--- START OF Text passage ---
The good news is Kern County's economy, like the nation's, is recovering from the Great Recession of 2008-2009. But many people are still digging out of a deep financial hole. As evidence of this, a recent study by the Corporation for Enterprise Development revealed nearly half of California households are in chronic financial stress and have little or no savings for emergencies.
The study painted a bleak financial picture for both low- and middle-income people, including those who earned above-average wages. Based on several measures of financial well-being, researchers ranked California 34th among the 50 states. California ranked above the national average in unemployment, credit-card debt and personal bankruptcies.
Researchers found 45.9 percent of California's residents are "liquid asset poor." The average Californian carries $12,693 in credit card debt.
So it is not surprising that many California workers are moonlighting -- holding down more than one job to make ends meet and to keep bill collectors away from their doors.
That leaves California's employers with a dilemma: Should they allow their employees to moonlight?
Whether to allow moonlighting really is not the question. State laws restrict a company's ability to interfere with an employee's after-hours activities. This restriction, in many cases, also applies to moonlighting.
But an employer can and should control the potential impacts moonlighting may have on a worker's performance at his or her primary job.
Some issues to consider when addressing moonlighting:
Should you have a written policy? Some companies avoid having moonlighting policies, relying instead on related policies -- conflict of interest policies, for example -- to head off problems. But a written policy can be useful if it explains employee performance expectations and how other policies apply, and requires employees to inform the appropriate person in writing if they have another job. Consult with an attorney or human resources consultant to ensure any moonlighting policy that is adopted complies with state laws.
--- END OF Text passage ---
--- START OF Given records ---
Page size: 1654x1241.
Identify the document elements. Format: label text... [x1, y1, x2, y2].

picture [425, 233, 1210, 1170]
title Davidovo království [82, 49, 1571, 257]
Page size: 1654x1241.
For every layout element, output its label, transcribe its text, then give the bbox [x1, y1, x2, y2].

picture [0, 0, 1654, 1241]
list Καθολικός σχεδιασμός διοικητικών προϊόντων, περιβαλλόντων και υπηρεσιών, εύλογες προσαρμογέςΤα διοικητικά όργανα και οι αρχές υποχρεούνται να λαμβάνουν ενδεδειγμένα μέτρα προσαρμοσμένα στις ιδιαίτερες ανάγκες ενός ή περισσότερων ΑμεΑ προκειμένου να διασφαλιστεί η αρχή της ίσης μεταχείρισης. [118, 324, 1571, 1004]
--- END OF Given records ---
• **Written instruction 1**
From the moonlighting article, repeat the passage starting at "But an employer" and ending at "with state laws.".
• **Written instruction 2**
In the article on moonlighting, what rank among the 50 states did researchers give California based on measures of financial well-being?
• **Written instruction 3**
Resume the article on workers moonlighting in California, picking up right after its final sentence.

• **Expected answer 1**
But an employer can and should control the potential impacts moonlighting may have on a worker's performance at his or her primary job.
Some issues to consider when addressing moonlighting:
Should you have a written policy? Some companies avoid having moonlighting policies, relying instead on related policies -- conflict of interest policies, for example -- to head off problems. But a written policy can be useful if it explains employee performance expectations and how other policies apply, and requires employees to inform the appropriate person in writing if they have another job. Consult with an attorney or human resources consultant to ensure any moonlighting policy that is adopted complies with state laws.

• **Expected answer 2**
34th

• **Expected answer 3**
What should a moonlighting policy cover? While it should not ban moonlighting, it can discourage it. The policy should stress that moonlighting must not interfere with an employee's job performance. And "after-hours job" means just that -- it must be performed after an employee leaves his or her primary work place. Performing work for a moonlighting job while "still on the clock" can be grounds for termination.
How do conflict of interest concerns apply to moonlighting? To protect trade secrets, many companies have "non-compete" policies that apply to employees. Although California disfavors non-compete policies after employment ends, employers have greater rights while the employee is still employed to restrict an employee from working for a competing company. Beyond working for competing companies, employees may have "conflicts of interest" if they moonlight for their employer's vendors or customers.
Should an employee be required to obtain approval before moonlighting? Some companies rely on strong written guidelines, rather than require pre-approval, to control workers' moonlighting. Other companies require pre-approval. Often a worker is not familiar with all of his employer's competitors and potential conflicts that might exist if he or she moonlights for a company's vendors or customers. Even with pre-approval, carefully consider outright banning of outside employment. Setting limits may be a safer way to go.
Moonlighting problems can be prevented when employers state clearly: Employees are expected to be at work on time and prepared to work, as well as perform their job at a level acceptable to their employer. They are expected to make their primary job a priority.
Holly Culhane is president of the Bakersfield-based human resources consulting firm P.A.S. Associates and P.A.S. Investigations. She can be contacted through her website www.PASassociates.com and through the P.A.S. Facebook page. These are her opinions, not necessarily those of The Californian.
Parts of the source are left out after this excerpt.